How to reduce Volume Group size in LVM?

These are the steps required to resize an LVM or LVM2 partition:

sudo lvresize --verbose --resizefs -L -150G /dev/ubuntu/root

sudo pvresize --setphysicalvolumesize {any size here} /dev/sda5

The last command, pvresize, may yield the error

/dev/sda5: cannot resize to xxxxx extents as later ones are allocated.

You have to rearrange the unallocated space at the end of the LVM. That means after root and swap_1 partition. You can see the current arrangement of space with this command

pvs -v --segments /dev/sda5

pvs will show output like this

/dev/sda5 ubuntu lvm2 a-- 698.04g 150g 0 xxx+1 root 0 linear /dev/sda:0-xxx
/dev/sda5 ubuntu lvm2 a-- 698.04g 150g xxx+1 iii 0 free
/dev/sda5 ubuntu lvm2 a-- 698.04g 150g yyyy jjj swap 0 linear /dev/sda5:yyyy-end

Now use pvmove to remove external fragmentation:

sudo pvmove --alloc anywhere /dev/sda5:yyyy-end

Now let's see if moving the swap volume succeeded.

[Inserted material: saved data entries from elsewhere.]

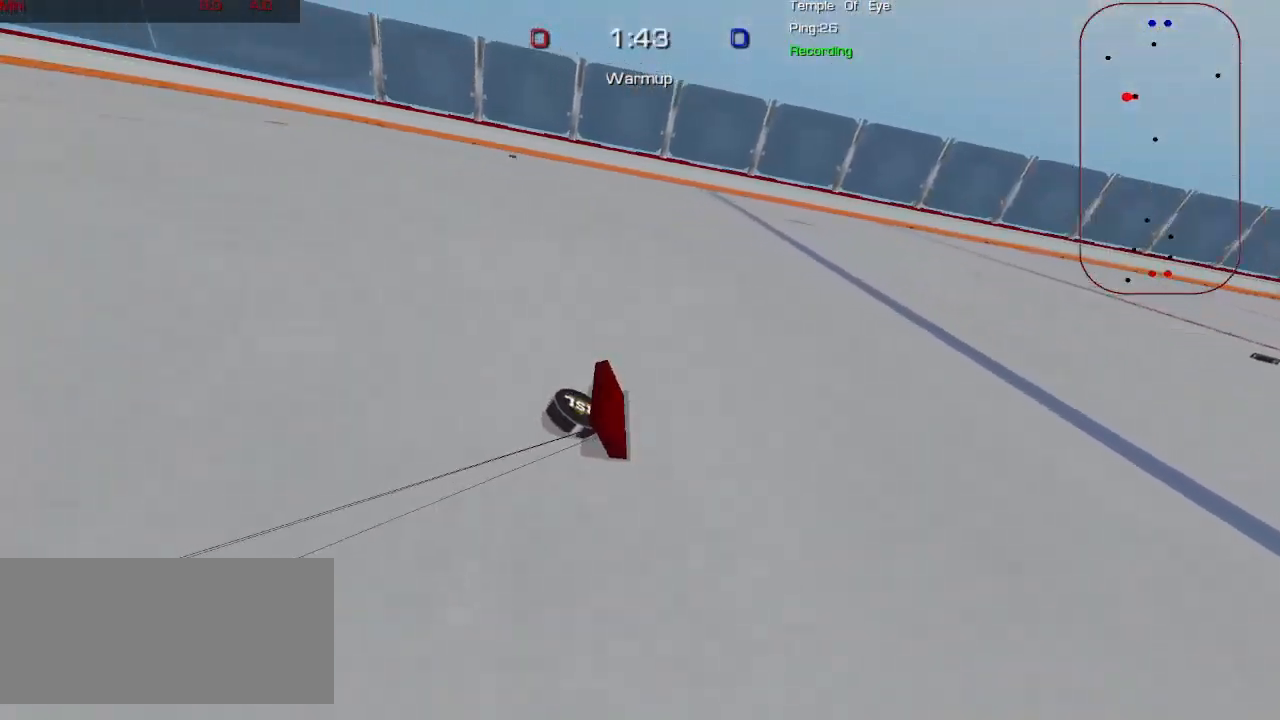
{"keys": ["a", "w"], "mouse": [], "events": []}
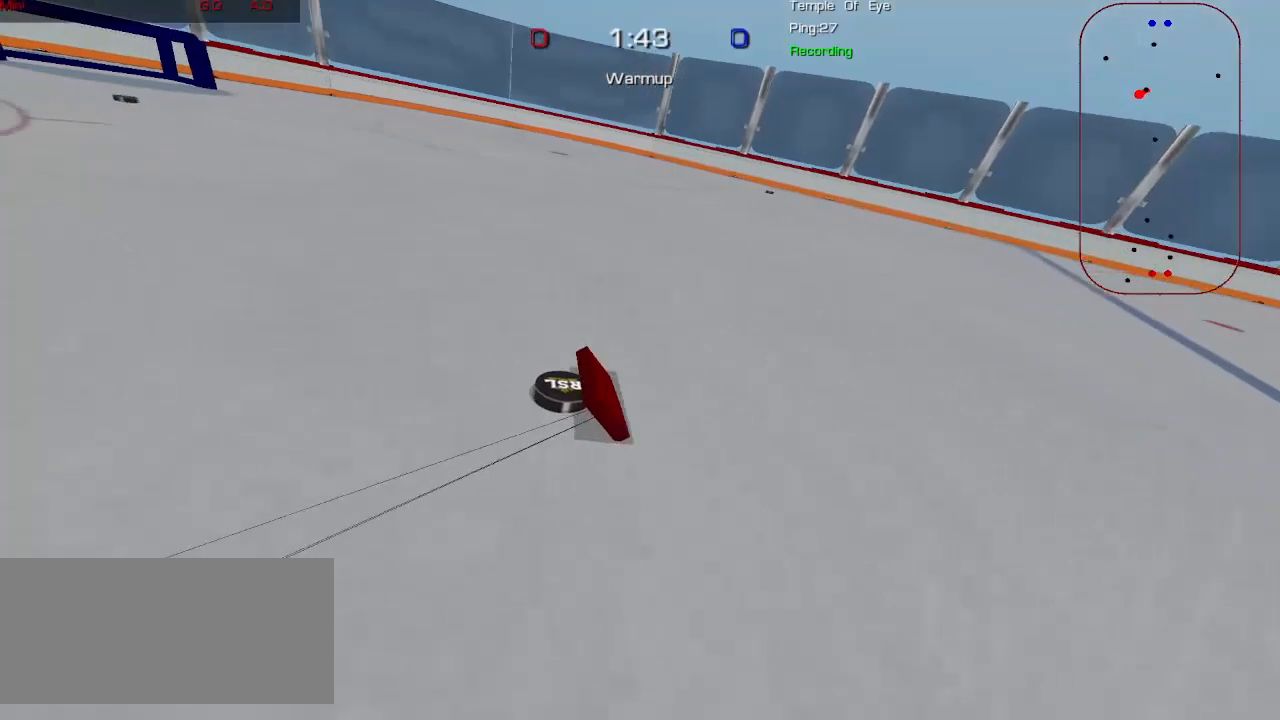
{"keys": ["a", "w"], "mouse": [], "events": []}
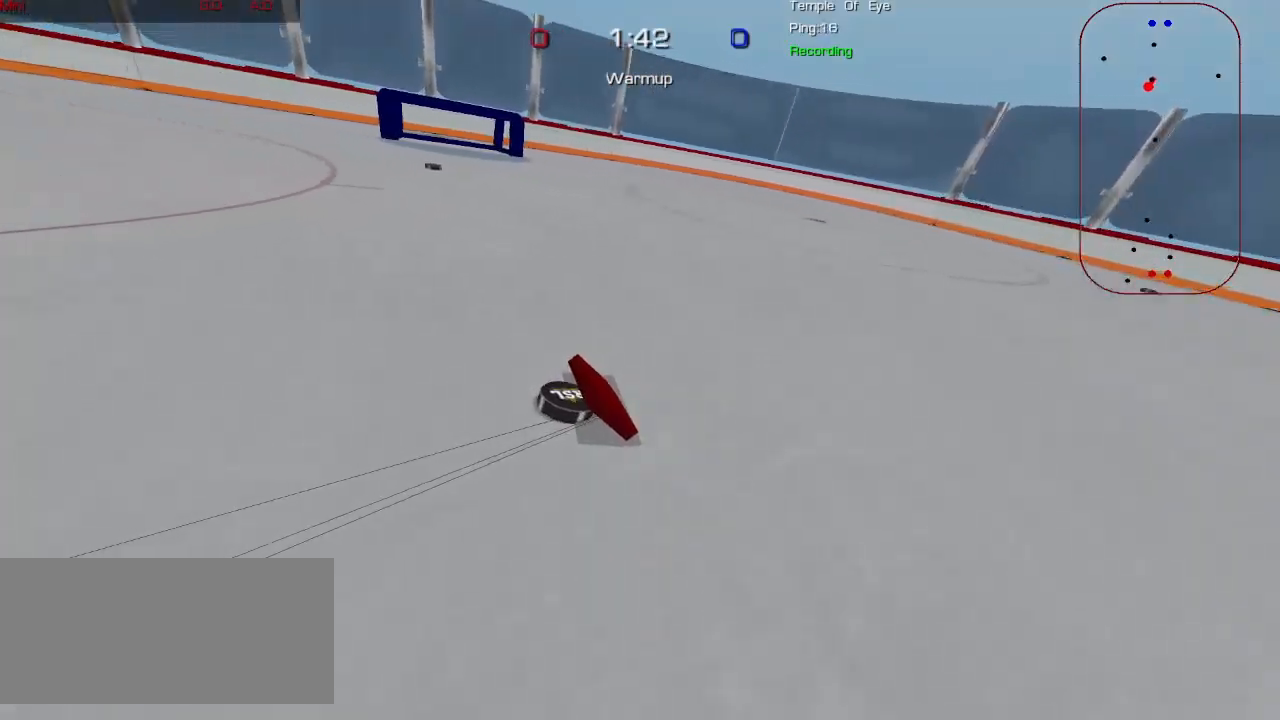
{"keys": ["a", "w"], "mouse": [], "events": []}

pvs -v --segments /dev/sda5

should show the new order of volumes:

/dev/sda5 ubuntu lvm2 a-- 698.04g 150g 0 xxx+1 root 0 linear /dev/sda:0-xxx
/dev/sda5 ubuntu lvm2 a-- 698.04g 150g xxx+1 iii swap 0 linear /dev/sda5:xxx+1-yyyy
/dev/sda5 ubuntu lvm2 a-- 698.04g 150g yyyy+1 end 0 free

After that, use GParted and resize the LVM to the maximum used area. The rest will be in unallocated space.


You can use pvmove to move those extents to the beginning of the device or another device:

sudo pvmove --alloc anywhere /dev/device:60000-76182

Then pvmove chooses where to move the extents to, or you can specify where to move them.

See pvs -v --segments /dev/device to see what extents are currently allocated.